If you want to continue the conversation, start your reply with @dosu-bot.

plv commented 1 year ago

@olgadk7 I believe we are behaving correctly -- $SHOP is a foreign company and does not file 10-K or 10-Q filings. See the EDGAR results here: https://www.sec.gov/edgar/search/#/ciks=0001594805&entityName=SHOPIFY%2520INC.%2520(SHOP)%2520(CIK%25200001594805)&page=2

We're working on adding data for other filing types. If you want I can let you know when that's available. Given that Shopify is a Canadian company, the filing type we will need is a 40-F form

olgadk7 commented 1 year ago

good catch, but why does it return ETSY, instead of error?

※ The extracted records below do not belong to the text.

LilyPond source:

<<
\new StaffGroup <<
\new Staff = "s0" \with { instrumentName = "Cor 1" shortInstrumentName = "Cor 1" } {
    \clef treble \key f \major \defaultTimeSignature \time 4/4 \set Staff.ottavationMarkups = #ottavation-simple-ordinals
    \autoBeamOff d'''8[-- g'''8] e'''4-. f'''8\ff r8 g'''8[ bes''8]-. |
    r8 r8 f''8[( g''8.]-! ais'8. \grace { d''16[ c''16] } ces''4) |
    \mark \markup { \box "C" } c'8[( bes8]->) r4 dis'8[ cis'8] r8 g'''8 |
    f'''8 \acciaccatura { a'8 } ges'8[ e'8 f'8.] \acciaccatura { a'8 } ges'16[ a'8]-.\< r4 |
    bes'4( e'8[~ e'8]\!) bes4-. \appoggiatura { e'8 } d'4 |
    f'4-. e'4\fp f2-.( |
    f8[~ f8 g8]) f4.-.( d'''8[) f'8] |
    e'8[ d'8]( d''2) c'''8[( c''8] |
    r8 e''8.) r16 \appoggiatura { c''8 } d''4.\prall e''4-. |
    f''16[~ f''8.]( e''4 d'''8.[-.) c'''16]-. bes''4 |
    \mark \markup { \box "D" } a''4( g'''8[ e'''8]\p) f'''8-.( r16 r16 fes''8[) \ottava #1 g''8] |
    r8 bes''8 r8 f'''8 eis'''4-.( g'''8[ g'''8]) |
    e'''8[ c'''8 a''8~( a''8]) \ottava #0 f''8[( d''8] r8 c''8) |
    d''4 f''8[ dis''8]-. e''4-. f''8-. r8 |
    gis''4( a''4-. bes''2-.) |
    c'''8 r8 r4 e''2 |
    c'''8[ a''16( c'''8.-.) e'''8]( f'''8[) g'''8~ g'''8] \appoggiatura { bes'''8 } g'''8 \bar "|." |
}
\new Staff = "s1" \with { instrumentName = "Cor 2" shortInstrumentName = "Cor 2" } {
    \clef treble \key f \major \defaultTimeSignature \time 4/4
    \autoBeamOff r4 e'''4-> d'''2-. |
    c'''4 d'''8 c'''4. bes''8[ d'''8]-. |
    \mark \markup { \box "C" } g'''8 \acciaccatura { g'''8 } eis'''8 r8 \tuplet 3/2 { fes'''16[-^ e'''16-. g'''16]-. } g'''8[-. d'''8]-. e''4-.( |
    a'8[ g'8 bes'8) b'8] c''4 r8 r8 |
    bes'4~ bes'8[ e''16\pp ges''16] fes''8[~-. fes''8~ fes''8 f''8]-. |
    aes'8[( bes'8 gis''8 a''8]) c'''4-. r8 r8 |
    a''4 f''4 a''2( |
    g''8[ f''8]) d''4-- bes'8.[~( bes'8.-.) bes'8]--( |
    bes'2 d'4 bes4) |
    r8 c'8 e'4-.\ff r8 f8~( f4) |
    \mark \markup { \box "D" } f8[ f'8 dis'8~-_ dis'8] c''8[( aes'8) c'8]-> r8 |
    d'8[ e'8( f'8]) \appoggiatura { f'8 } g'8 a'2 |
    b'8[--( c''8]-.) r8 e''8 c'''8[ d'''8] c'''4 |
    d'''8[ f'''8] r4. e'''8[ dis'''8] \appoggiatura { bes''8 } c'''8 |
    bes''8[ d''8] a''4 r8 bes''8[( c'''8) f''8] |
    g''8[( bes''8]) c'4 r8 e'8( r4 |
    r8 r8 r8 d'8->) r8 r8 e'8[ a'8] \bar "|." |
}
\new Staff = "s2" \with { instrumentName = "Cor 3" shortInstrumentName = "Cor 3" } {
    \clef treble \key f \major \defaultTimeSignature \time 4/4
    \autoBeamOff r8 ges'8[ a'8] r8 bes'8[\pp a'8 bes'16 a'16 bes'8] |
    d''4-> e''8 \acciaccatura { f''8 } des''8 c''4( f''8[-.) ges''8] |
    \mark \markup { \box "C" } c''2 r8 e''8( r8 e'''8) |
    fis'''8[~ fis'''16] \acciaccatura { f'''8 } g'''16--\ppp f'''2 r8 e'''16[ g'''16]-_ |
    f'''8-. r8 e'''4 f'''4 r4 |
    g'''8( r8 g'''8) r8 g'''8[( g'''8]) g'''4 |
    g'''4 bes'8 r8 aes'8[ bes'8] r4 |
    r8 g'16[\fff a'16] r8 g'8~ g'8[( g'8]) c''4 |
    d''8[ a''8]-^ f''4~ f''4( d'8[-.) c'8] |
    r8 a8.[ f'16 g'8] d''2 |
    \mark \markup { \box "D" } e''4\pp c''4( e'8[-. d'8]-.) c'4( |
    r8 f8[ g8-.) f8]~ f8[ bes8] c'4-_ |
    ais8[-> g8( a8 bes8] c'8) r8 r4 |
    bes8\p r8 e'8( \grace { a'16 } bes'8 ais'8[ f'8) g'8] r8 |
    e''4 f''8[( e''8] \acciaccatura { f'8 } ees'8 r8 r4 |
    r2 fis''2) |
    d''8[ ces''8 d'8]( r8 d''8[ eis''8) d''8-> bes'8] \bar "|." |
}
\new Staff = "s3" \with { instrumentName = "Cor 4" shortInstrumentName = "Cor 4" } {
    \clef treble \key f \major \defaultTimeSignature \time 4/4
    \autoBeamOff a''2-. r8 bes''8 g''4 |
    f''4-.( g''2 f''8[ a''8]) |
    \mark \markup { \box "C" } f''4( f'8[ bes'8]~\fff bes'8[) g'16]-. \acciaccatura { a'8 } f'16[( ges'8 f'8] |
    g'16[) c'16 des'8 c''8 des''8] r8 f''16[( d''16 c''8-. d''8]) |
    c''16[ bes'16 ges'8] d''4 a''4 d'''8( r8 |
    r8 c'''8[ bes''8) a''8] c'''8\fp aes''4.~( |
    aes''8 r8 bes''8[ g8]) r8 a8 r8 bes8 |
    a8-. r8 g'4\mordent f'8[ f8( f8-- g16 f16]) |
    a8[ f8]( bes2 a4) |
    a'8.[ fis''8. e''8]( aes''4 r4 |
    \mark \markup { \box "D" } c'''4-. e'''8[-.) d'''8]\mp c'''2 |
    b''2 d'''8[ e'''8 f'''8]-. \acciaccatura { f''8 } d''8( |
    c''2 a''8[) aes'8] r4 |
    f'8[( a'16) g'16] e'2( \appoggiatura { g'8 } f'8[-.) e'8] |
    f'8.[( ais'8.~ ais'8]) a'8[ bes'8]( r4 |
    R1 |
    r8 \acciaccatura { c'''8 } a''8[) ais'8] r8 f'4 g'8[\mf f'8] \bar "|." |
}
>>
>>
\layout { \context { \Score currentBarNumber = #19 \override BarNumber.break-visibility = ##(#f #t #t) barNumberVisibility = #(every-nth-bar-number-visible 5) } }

and, what are you plans / timeline for metadata filtering (eg by 'company_name'), and ordering (eg by 'data_source_publish_date')?

ty!

plv commented 12 months ago

@olgadk7 Sorry for the late reply, was out on Friday and missed your post :)

good catch, but why does it return ETSY, instead of error?

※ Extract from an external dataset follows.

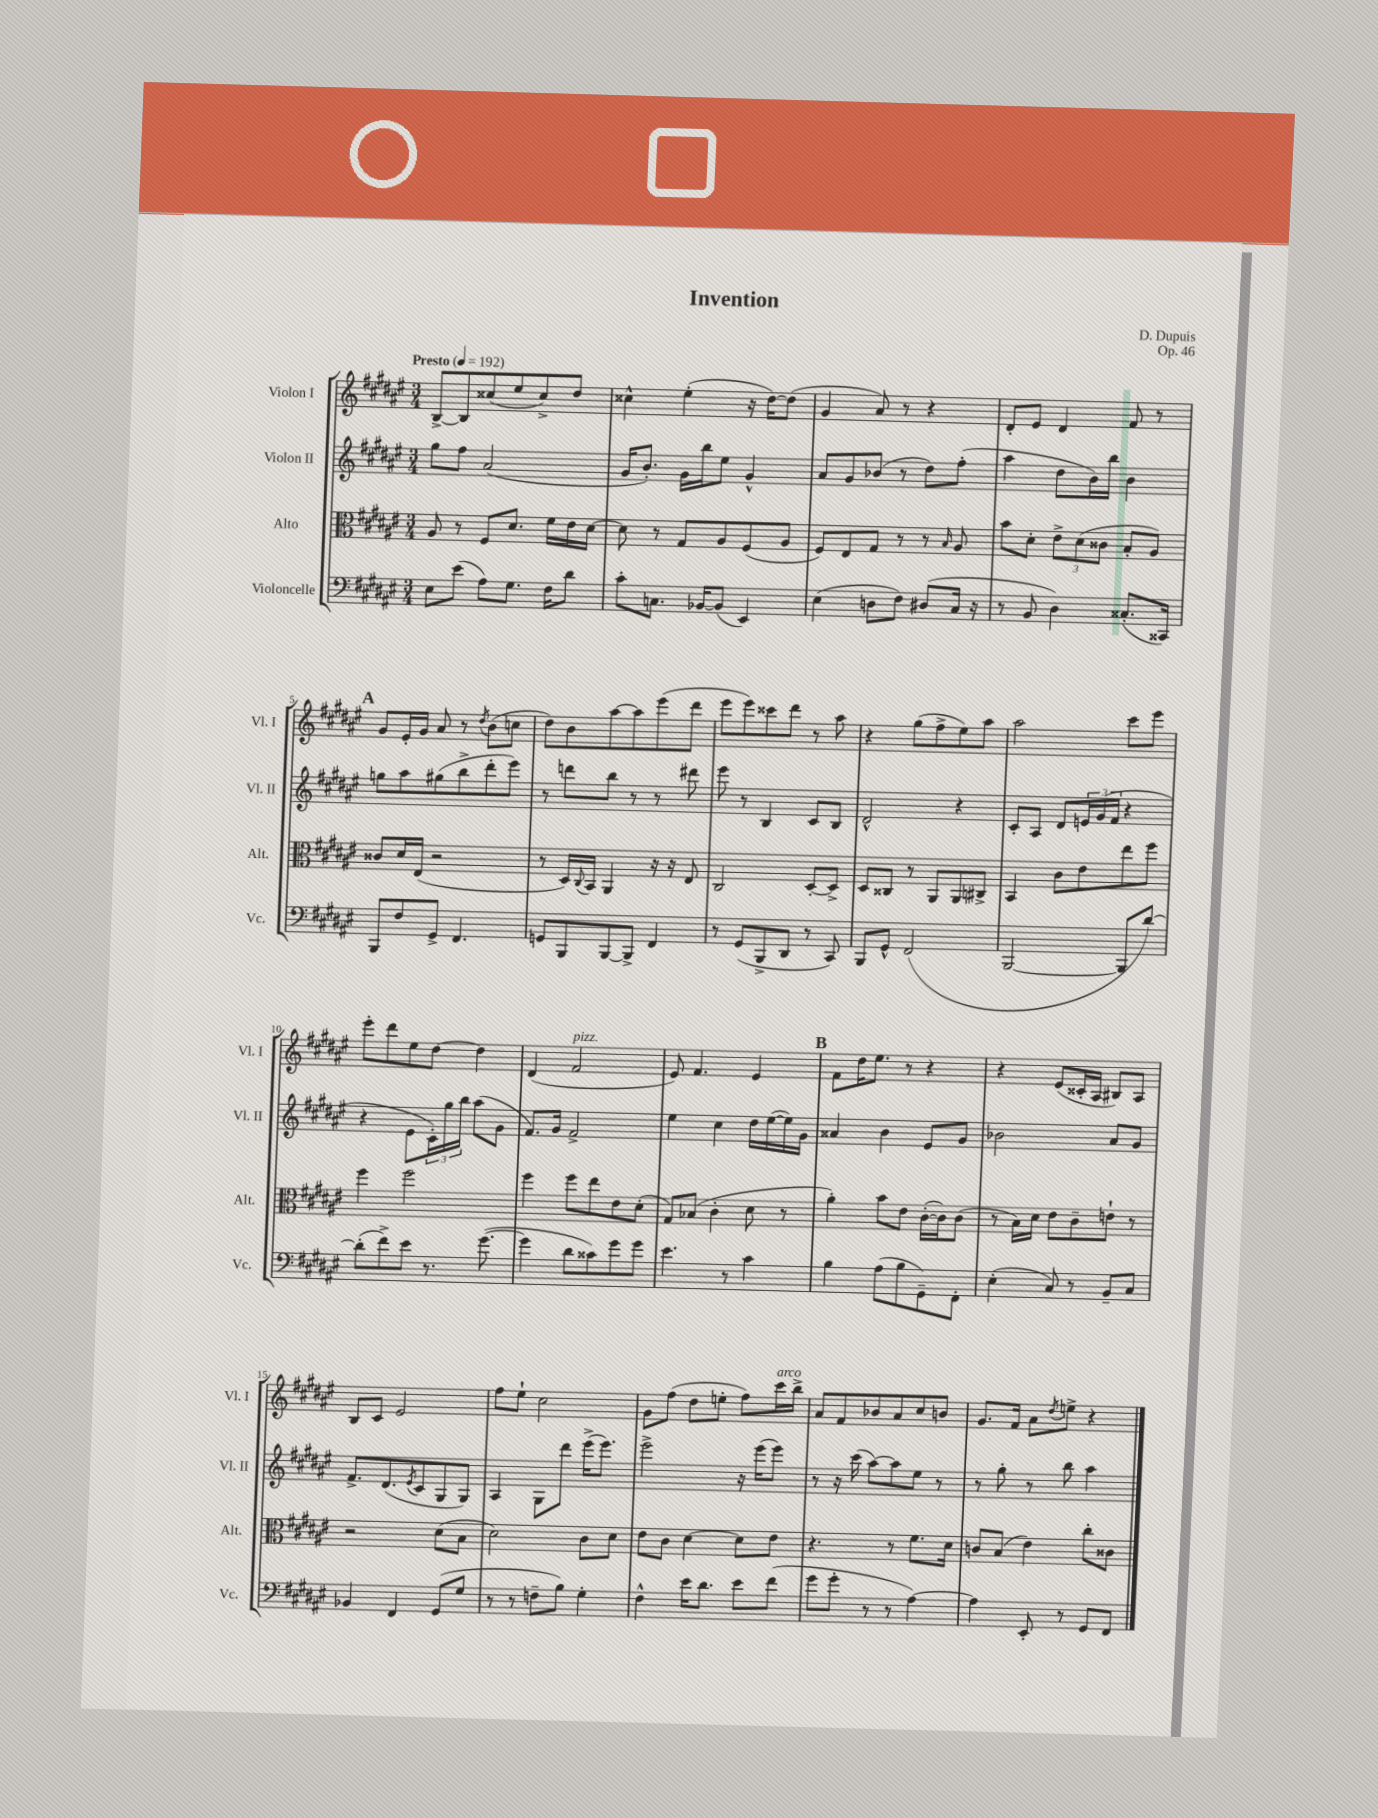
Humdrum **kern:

Kind of how if you type in random nonsense into Google, you still somehow get results. We attempt a "best effort" search. It is more of "neural search" and less "rigid database".

and, what are you plans / timeline for metadata filtering (eg by 'company_name'), and ordering (eg by 'data_source_publish_date')?

Right now we actually do smart filtering automatically. If you mention a company name that exists in our DB (i.e. they have filed a 10k/10q) then we filter on that company name behind the scenes.

Would you prefer explicit filtering support in the API?

P.S. If you have any more questions feel free to reach out to our support email -- hello@kay.ai :)

olgadk7 commented 12 months ago

I would prefer explicit filtering. Thank you, closing!